Speaking of 3V, I actually asked that very question of Dan Keffeler and Brad Stallsmith at Peters a while back. Differential hardening isn't actually the be-all and end-all. It's not a selling point on modern steels because the purpose behind it is to maintain toughness without sacrificing too much in the way of edge hardness, and that's not necessary or useful in a complex steel like 3V. What makes 3V so awesome is the carbides it forms. The way I understand it is that the carbides form a crystalline matrix. It's kinda like a series of interlocking blocks. You want those blocks to fit together consistently, and you get different formation with differential tempering. That actually compromises the strength on a complex carbide-forming steel, where it can be more useful on a simple steel. The great advantage to 3V, and the reason you would use a steel that costs 3 times as much as a simple carbon steel, and which is far harder to work and finish, is that it's incredibly tough, even at 60 RC. I suspect the same logic is true of Beta-Ti, but that would be a question for Mecha. Regardless, I'd take a through-hardened 3V sword done right over a differentially tempered simple high carbon steel blade any day.
 
Interesting information, but while true for the custom realm, I don't think DH is particularly bad for the mid-range carbon steel katanas. Though the durability of through hardened 9260 still leaves me drooling when I watch the (attempted) destruction tests of a Cheness katana.
 
Oh no, the point isn't that it's bad for simple carbon steels. It's that DH is detrimental for a complex steel like 3V, and isn't really necessary for some other steels as well. If I were going to summarize, I'd say that you need to pick the right heat treat for the right steel, and DH doesn't make any sense for 3V. Still fine for simpler steels like 9260, any of the 10- series of carbon steels, etc.
 
Well, through hardened 9260 is already plenty tough. Wouldn't DH just increase the risk of permanent deformation? I recall reading something along those lines. I'm just thinking that DH might be better for high carbon steels that can attain high levels of hardness for better edge holding, but allow the spine to be soft enough so it's usable in the size and length of a katana blade shape.

I'm also rather curious about truly custom heat treatments, as I do believe hearing about how regular 154CM can be heat treated to such a degree that it can be used for some things you wouldn't expect it to be capable of, such as turbine blades for aircraft.

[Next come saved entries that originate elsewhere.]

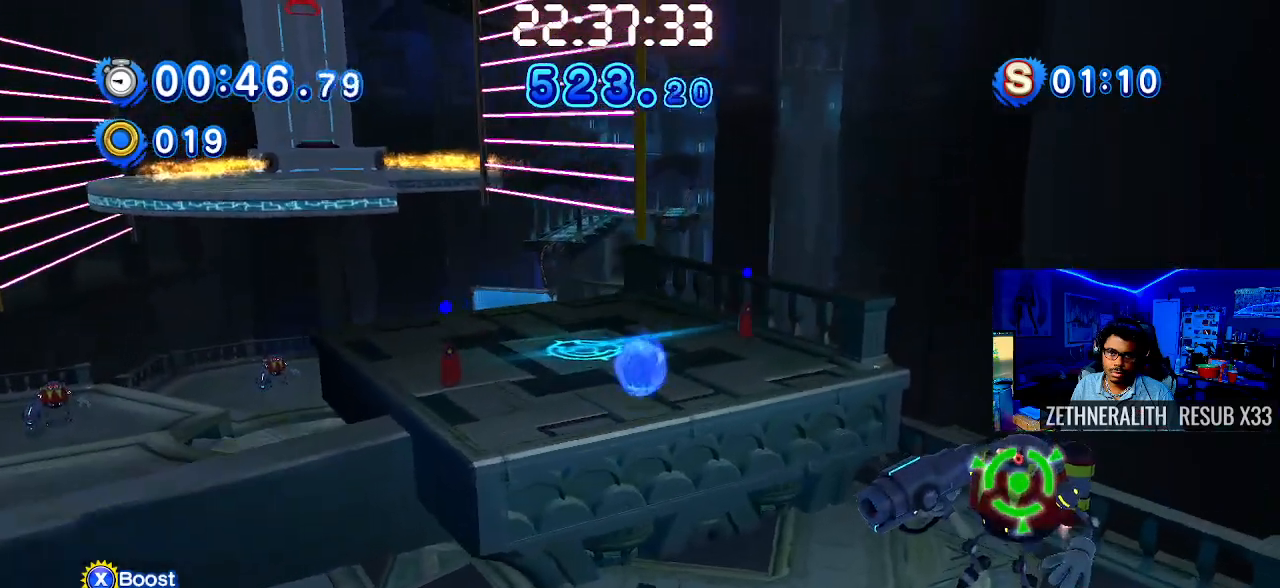
{"buttons": [], "left_stick": "up-left", "right_stick": "center", "events": [[33, "CROSS", "up"], [50, "left_stick", "up-left"]]}
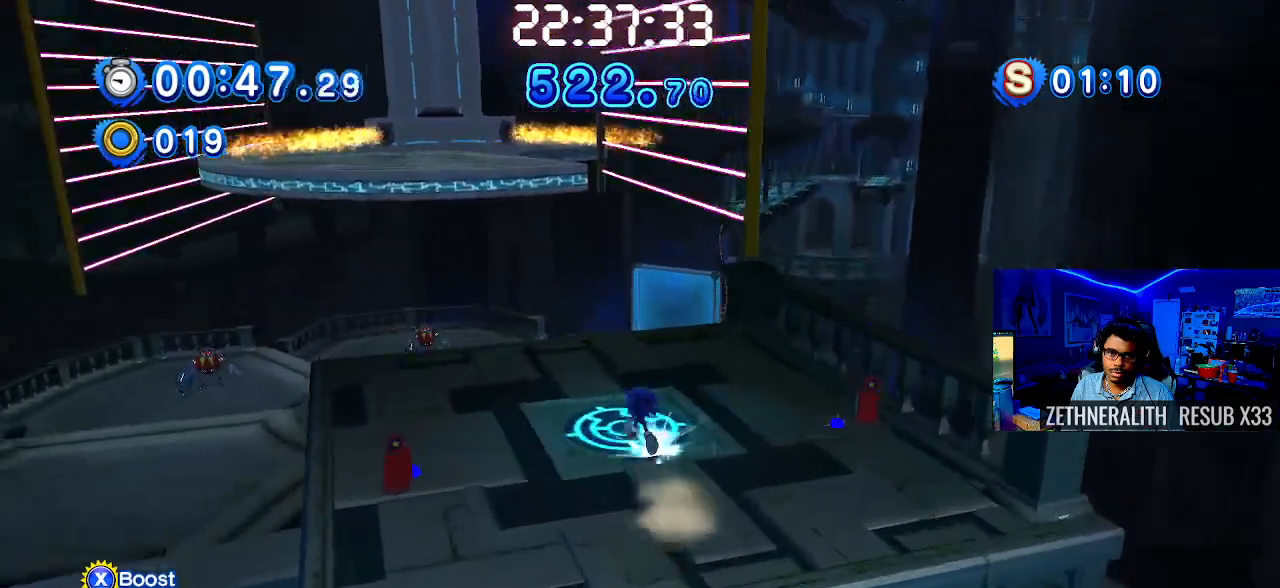
{"buttons": [], "left_stick": "down-left", "right_stick": "center", "events": [[67, "left_stick", "center"], [433, "left_stick", "left"], [483, "left_stick", "down-left"]]}
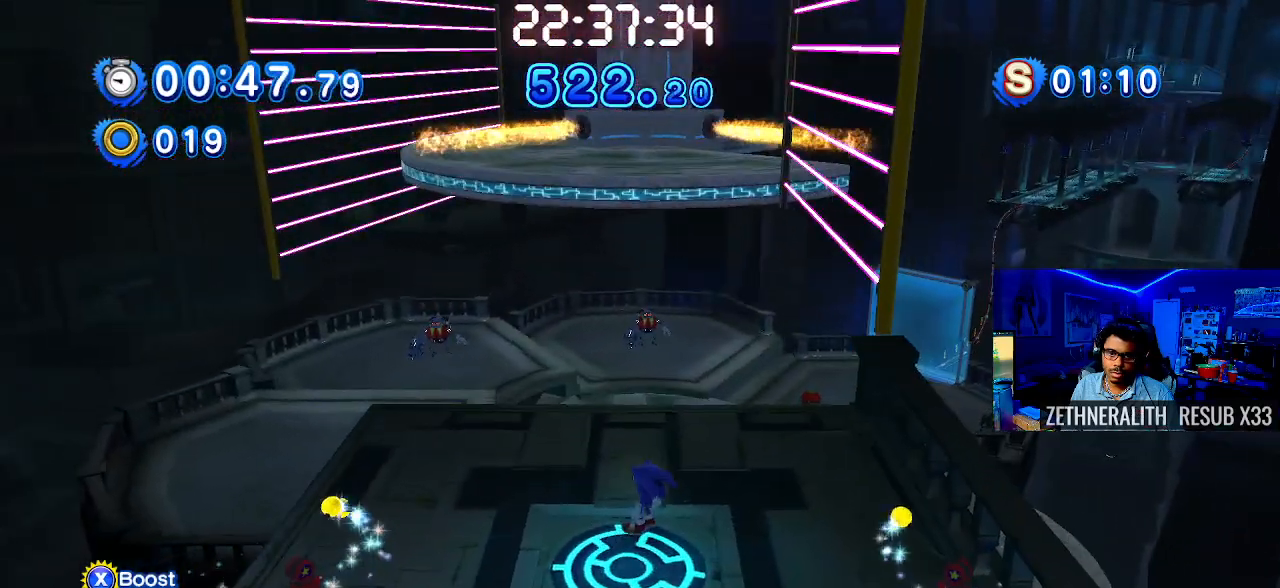
{"buttons": [], "left_stick": "up", "right_stick": "center", "events": [[167, "left_stick", "up"]]}
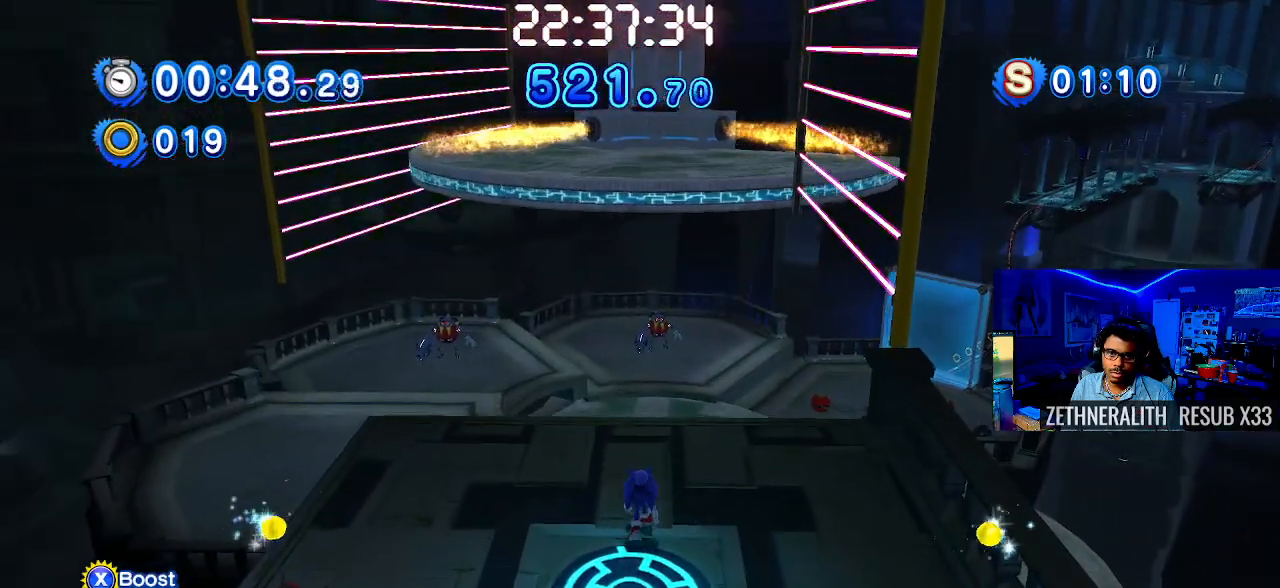
{"buttons": ["CROSS"], "left_stick": "up", "right_stick": "center", "events": [[383, "CROSS", "down"]]}
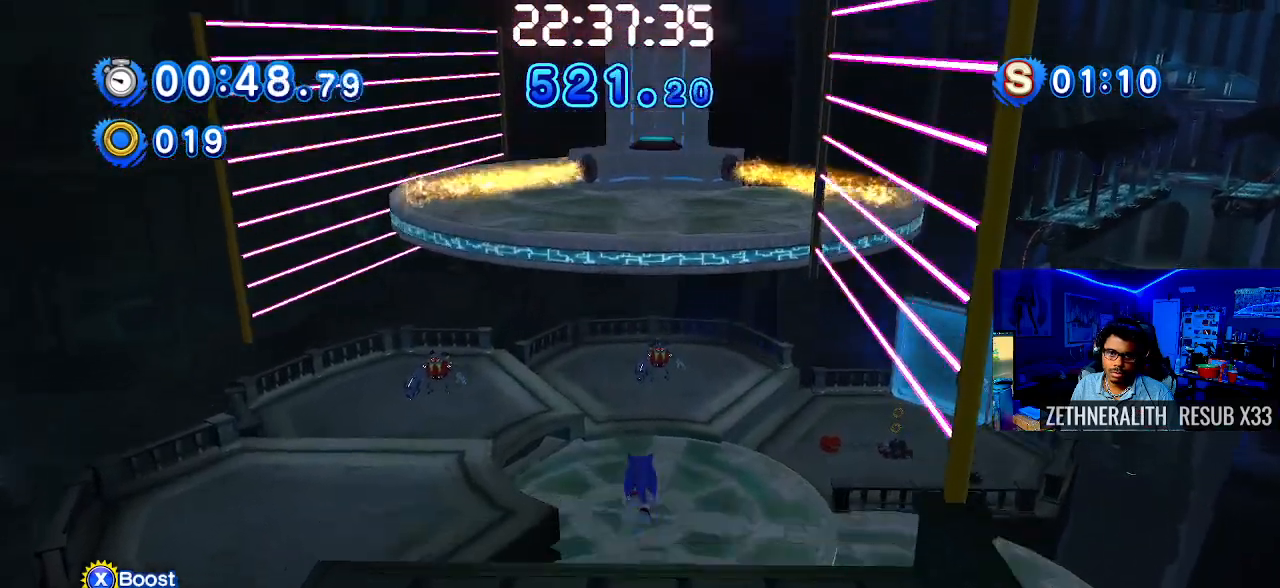
{"buttons": [], "left_stick": "up", "right_stick": "center", "events": [[317, "SQUARE", "down"], [483, "CROSS", "up"], [483, "SQUARE", "up"]]}
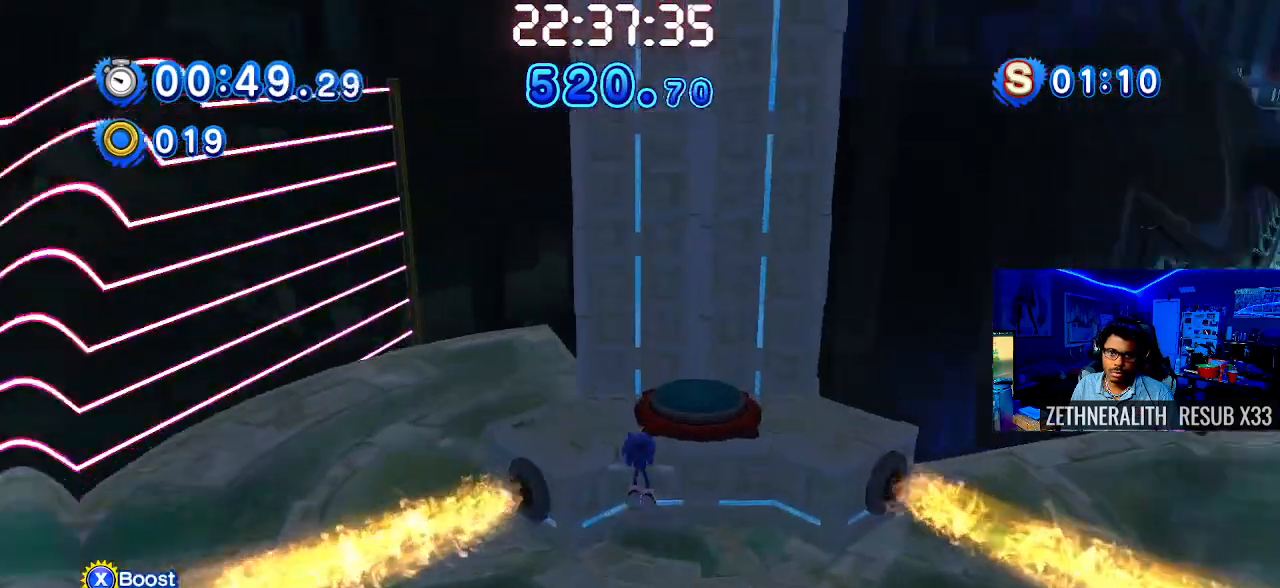
{"buttons": [], "left_stick": "up", "right_stick": "center", "events": [[50, "left_stick", "center"], [300, "left_stick", "right"], [317, "CROSS", "down"], [417, "left_stick", "up"], [483, "CROSS", "up"]]}
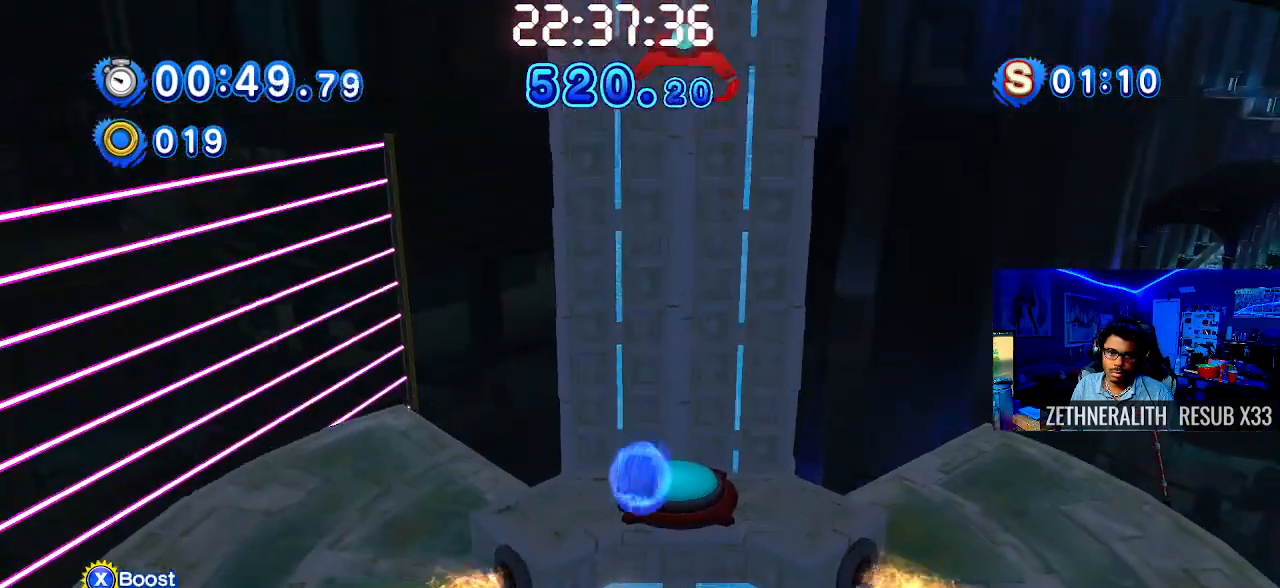
{"buttons": [], "left_stick": "center", "right_stick": "center", "events": [[217, "left_stick", "up-right"], [333, "left_stick", "center"]]}
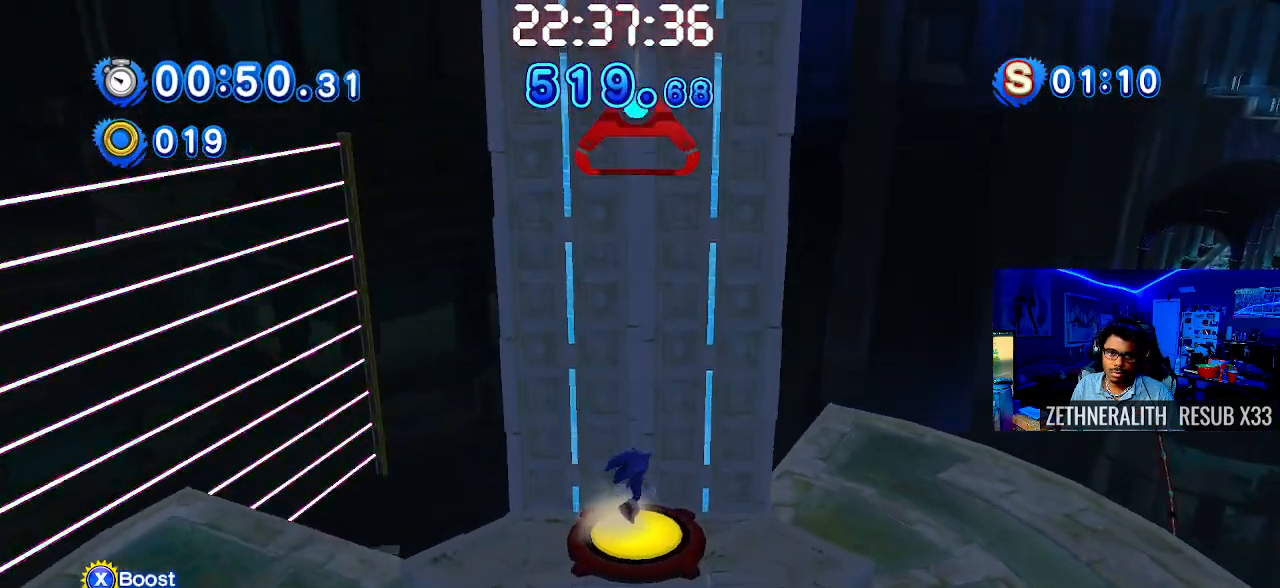
{"buttons": ["CROSS"], "left_stick": "up", "right_stick": "center", "events": [[150, "CROSS", "down"], [417, "left_stick", "up"]]}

Kind of wondering if that type of premium HT contributes to the high cost of L6 Bainite, and I'm wondering if you can take the same concept to steels like CPM-3V. Though I'm guessing the complex carbide formation might also render that moot?
 
The crystal structures of beta titanium alloys can be "customized" with lengthy and complex quenching and annealing processes, just like with fine steels (sometimes these HT processes can take days). I eagerly tried to DH a few sword blades, but the ti alloy is naturally so springy and tough, that an aggressive through-harden after a careful heat skews it toward maximum hardness and rigidity without detriment, and really makes the blade come alive. There is no real embrittlement unless the HT is poor, and the best part is no secondary annealing to obliterate the hard and irregular structures created by hammering and forging. The beta titanium in use for the mad science swords is a nice, heavy older alloy that was devised with forging in mind, so it's rather forgiving! A lot of the newfangled alloys, ferrous or otherwise, REQUIRE a superb annealing process to gain their amazing qualities! This is a clear and present danger to when welding today's alloys, which can become extremely weak or brittle when a welding arc upsets the delicate HT of a machine or component.